PASSAGE SHOWN
****************

VIDEOS ON SELLING RENTAL PROPERTY
These videos are for basic informational purposes. Neither The Stott Team nor any of our Agents or Employees are licensed to provide legal or tax advice. Stott Real Estate, Inc. highly recommends seeking advice from appropriate licensed professionals, such as CPAs or Attorneys.
Frequently Asked Questions About 1031 Exchanges
Most exchangers use 1031 exchanges to defer capital gains taxes, as the capital gains tax can be significant. However, other reasons can include:
- Leveraging dollars that would otherwise be spent on taxes
- Replacing a non-income producing property with income-producing property
- Diversifying a portfolio and minimizing risk
Basically, the value would be the sales price less closing costs.
Does a 1031 exchange defer Hawaii capital gains taxes as well as Federal capital gains taxes? What happens with HARPTA?
Yes, both Hawaii and Federal taxes are deferred. Note that the taxes are not excluded; they are deferred and could be subject to collection if you subsequently sell the new property without conducting another 1031 exchange.
HARPTA is a Hawaii law that enables Hawaii to collect (estimated) capital gains taxes from non-resident owners selling real estate in Hawaii who might not file a Hawaii income tax return. Under HARPTA, the state collects 5% of the sales price at closing with subsequent refunds if the collected amount is too high. If the non-resident owner is conducting a 1031 exchange, the withholding under HARPTA is waived.
There are two key time frames both measured from the closing date of the old property. Failure to meet either of these two time frames negates the tax-deferred 1031 exchange.
- Within 45 days, the new property must be identified in writing to the QI. You can make changes to your identification any time within the 45-day-period; however, on the 46th day, you are locked-in to whatever has been identified as new property.
- Within 180 days, the new property must close. You can identify more than one property; so if your preferred new property falls out of escrow, you could shift to a replacement new property that was identified during the 45-day-period; however, it would still have to be closed within the 180-day-period. Most exchangers identify more than one new property.

****************

DATA SHOWN
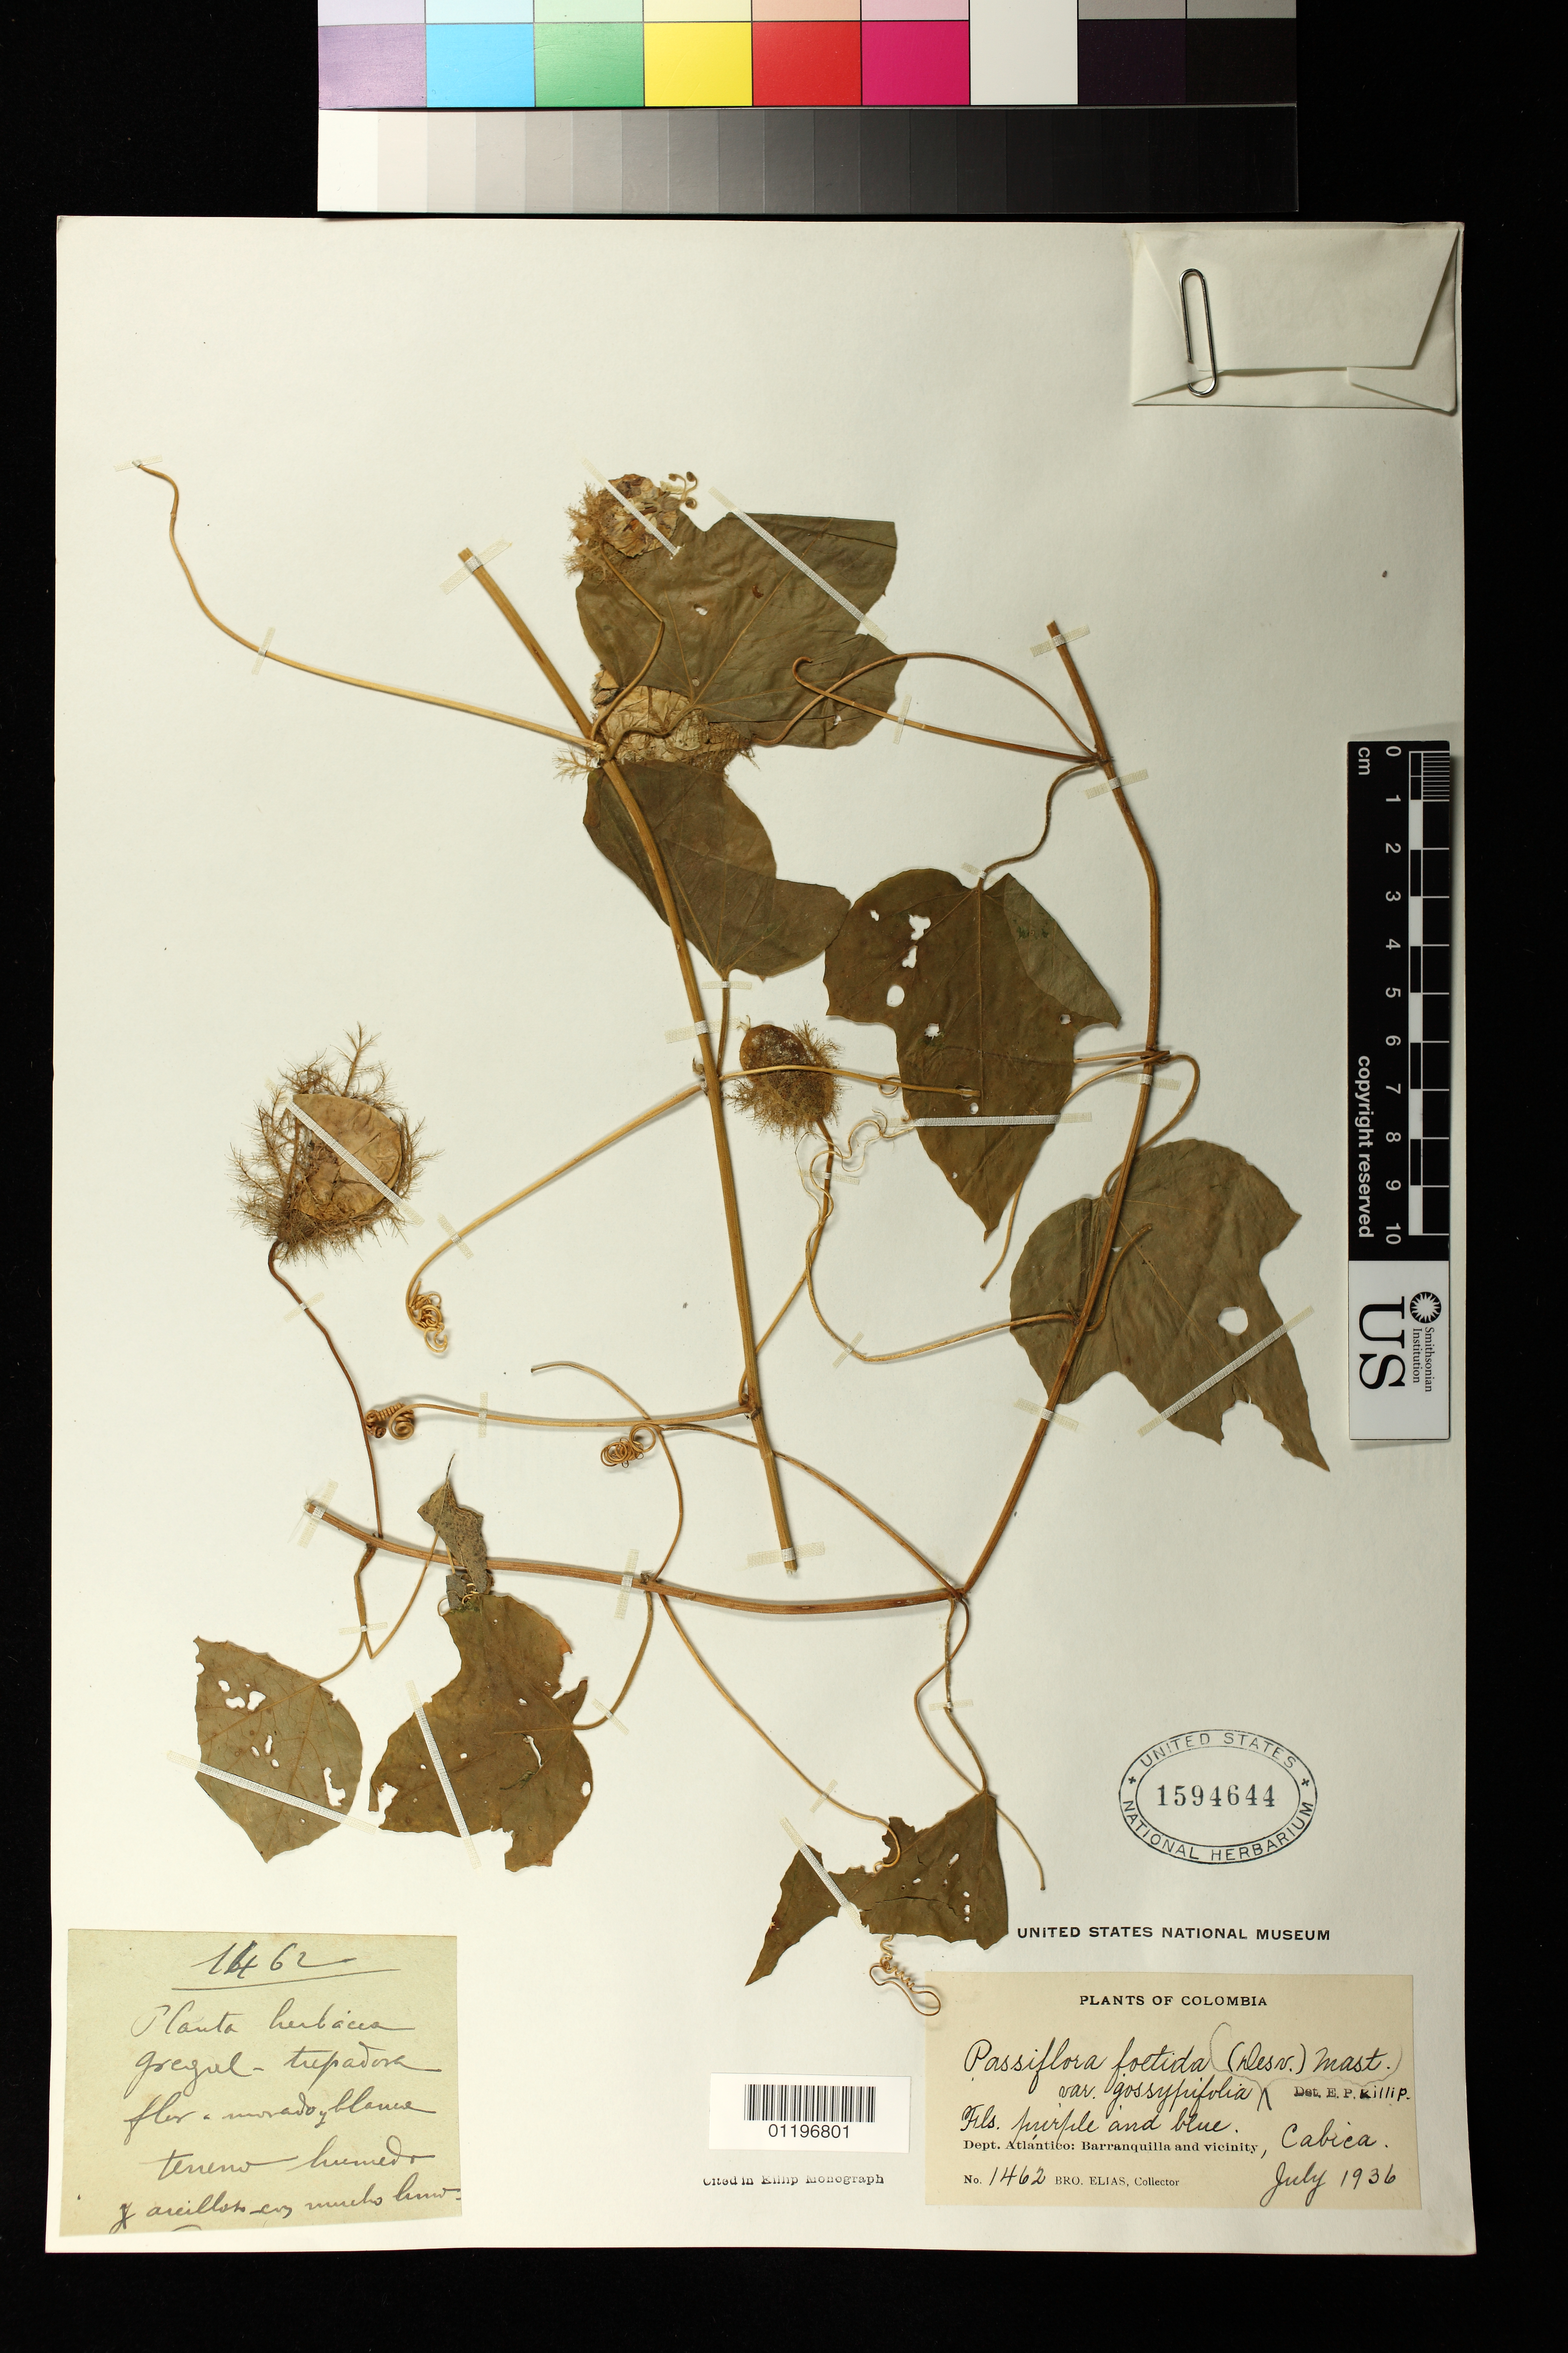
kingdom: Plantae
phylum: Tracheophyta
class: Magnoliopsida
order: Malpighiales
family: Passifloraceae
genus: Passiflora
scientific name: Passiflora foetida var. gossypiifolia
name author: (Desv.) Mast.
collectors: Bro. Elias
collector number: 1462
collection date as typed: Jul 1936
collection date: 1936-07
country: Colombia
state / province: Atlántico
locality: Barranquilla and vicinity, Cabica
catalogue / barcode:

****************

PROMPT 1
Condense the paragraph of the 1031 exchange FAQ that begins "HARPTA is a Hawaii law" into a short bulleted list that keeps its main facts.
PROMPT 2
From the 1031 exchange FAQ, print the stretch from "Yes, both Hawaii" through "another 1031 exchange." word for word.
Rely only on the 1031 exchange FAQ when answering.

WORKED SOLUTION 1
- HARPTA is a Hawaii law that lets the state collect estimated capital gains taxes from non-resident owners who sell Hawaii real estate and might not file a Hawaii income tax return.
- At closing, the state collects 5% of the sales price and refunds any amount that proves too high.
- The withholding is waived if the non-resident owner is conducting a 1031 exchange.

WORKED SOLUTION 2
Yes, both Hawaii and Federal taxes are deferred. Note that the taxes are not excluded; they are deferred and could be subject to collection if you subsequently sell the new property without conducting another 1031 exchange.